Taking advantage of the
#FreeApril Pluralsight initiative, and considering I wanted to learn the fundamentals about BigQuery, I took the Data Analytics on Google Cloud path, which consists on four courses and in total 12-something hours of content.
Grabbed from the official page, a summarized description reads: "This path teaches how to derive insights through data analysis and visualization using the Google Cloud Platform. Feature interactive scenarios and hands-on labs where participants explore, mine, load, visualize, and extract insights from diverse Google BigQuery datasets. Cover data loading, querying, schema modeling, optimizing performance, query pricing, and data visualization.".
Exploring and Preparing your Data with BigQuery: Beginner course (4.5h) about SQL and BigQuery and some CloudDataPrep, which makes sense as data ingestion is the first step.
Creating New BigQuery Datasets and Visualizing Insights: Intermediate course (2.5h), heavily focused on BigQuery and data ingestion from external sources (online, and local files), SQL JOINs and UNIONs, and an introduction to Google Data Studio.
Achieving Advanced Insights with BigQuery: Advanced course (3.5h), now getting into advanced SQL and BigQuery features, including using arrays and structs to nest and unnest data, performance optimizations and an intro to Cloud Datalab (Google's Jupyter Notbook solution)
Applying Machine Learning to your Data with GCP: Advanced course (~3h), about how to do Machine Learning with BigQuery data, and inside BigQuery (this is the awesome part), by creating models, training and validating them.
The labs allow you to practice on your own, but you also get "fully guided" videos solving them, which is good for both cases of wanting to do them or preferring to just watch how they're done.
The courses are great, and my only complaint is that volume is not normalized among the videos, some are really low while others are fine, so you need to take care of the volume between them. Otherwise the production quality is very professional, you can clearly notice it is "official" Google built content.

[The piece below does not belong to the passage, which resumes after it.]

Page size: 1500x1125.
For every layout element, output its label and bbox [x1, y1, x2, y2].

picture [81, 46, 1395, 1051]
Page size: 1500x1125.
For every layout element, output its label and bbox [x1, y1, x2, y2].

Clean Architecture: Patterns, Practices, and Principles indeed talks about patterns, practices and principles of the aforementioned architecture paradigm, and hints at how to build maintainable and testeable software. The problem is that with a 2.5 hours course, half of which is a code example walkthrough, is impossible to go below the surface of most of the topics.
The example is a C# ASP.NET MVC 5 clean architecture application, is really easy to follow and is nicely explained. I liked this approach of half-slides, half-code for a change from other courses. Serves well to see specific implementations and not just theory. The author also mentions quite a few design patterns, some very briefly, others detailed. I liked the "screaming architecture" practice: organization of each layer of your system screams the intent of the application.

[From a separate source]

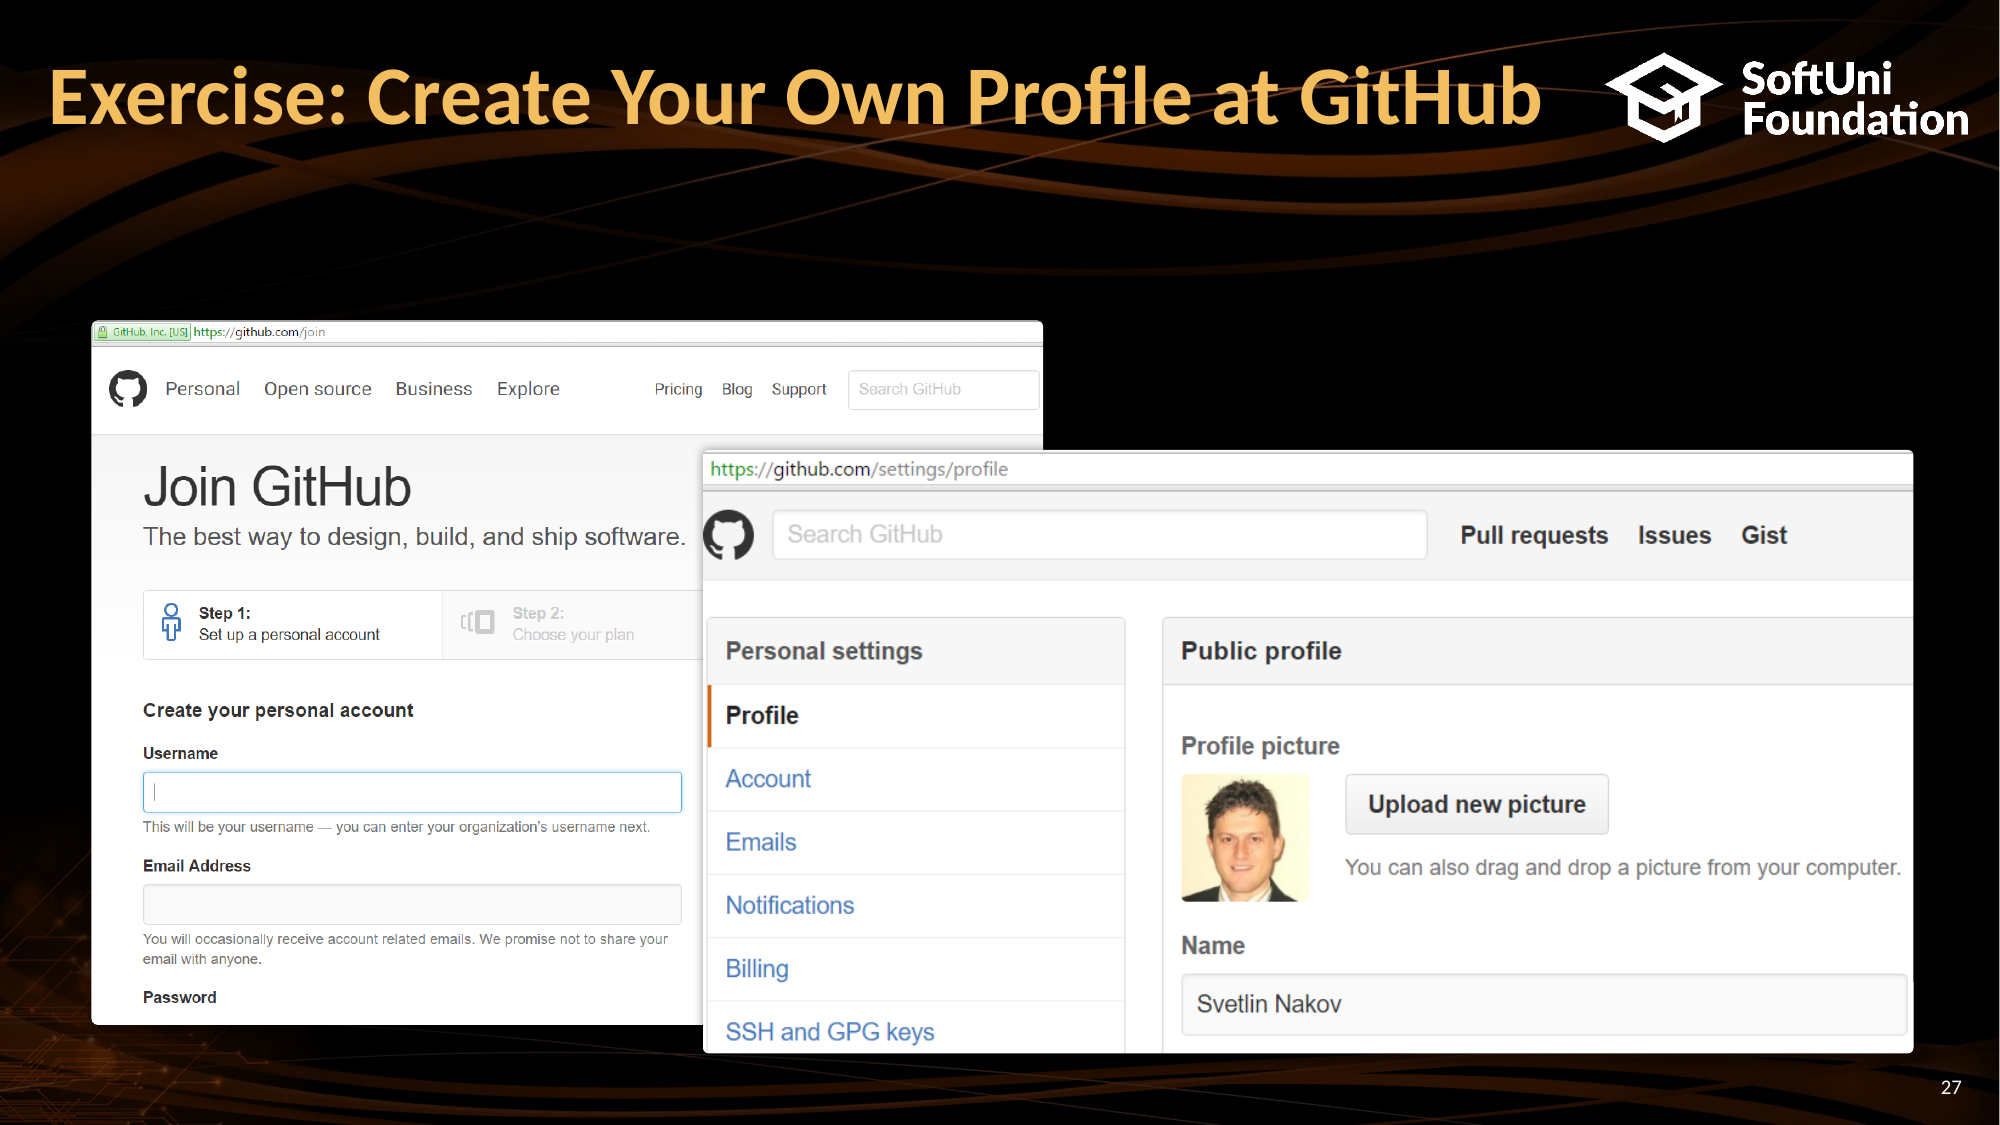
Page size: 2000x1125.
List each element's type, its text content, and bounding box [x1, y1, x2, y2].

picture [0, 0, 2000, 1125]
title Exercise: Create Your Own Profile at GitHub [30, 6, 1602, 189]
slide_number 27 [1897, 1070, 1968, 1103]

Topics are many but far from deep, so you should take that into account. Not saying it is bad, just warning that a 15 minutes lecture on microservices won't make you an expert building them ;)
UX-Driven Software Design consists of 3.5 hours about the methodology that gives name to the course, which basically is a top-down methodology based on emergent design, applying lean/agile practices. We will learn about the benefits of starting with mockups, wireframes and prototypes and why heavily iterating is a better approach than just delivering a version after long development cycles.
And when entering in the implementation details, it suggests using event sourcing, CQRS and bounded contexts.
You can consider this course as a kind of continuation of another from the same author, Domain Models CQRS and Event Sourcing, although this one is much more focused on examples, advices and high level rules. Still it provides many examples and a simple but clean TODO list code walkthrough (of the most relevant parts).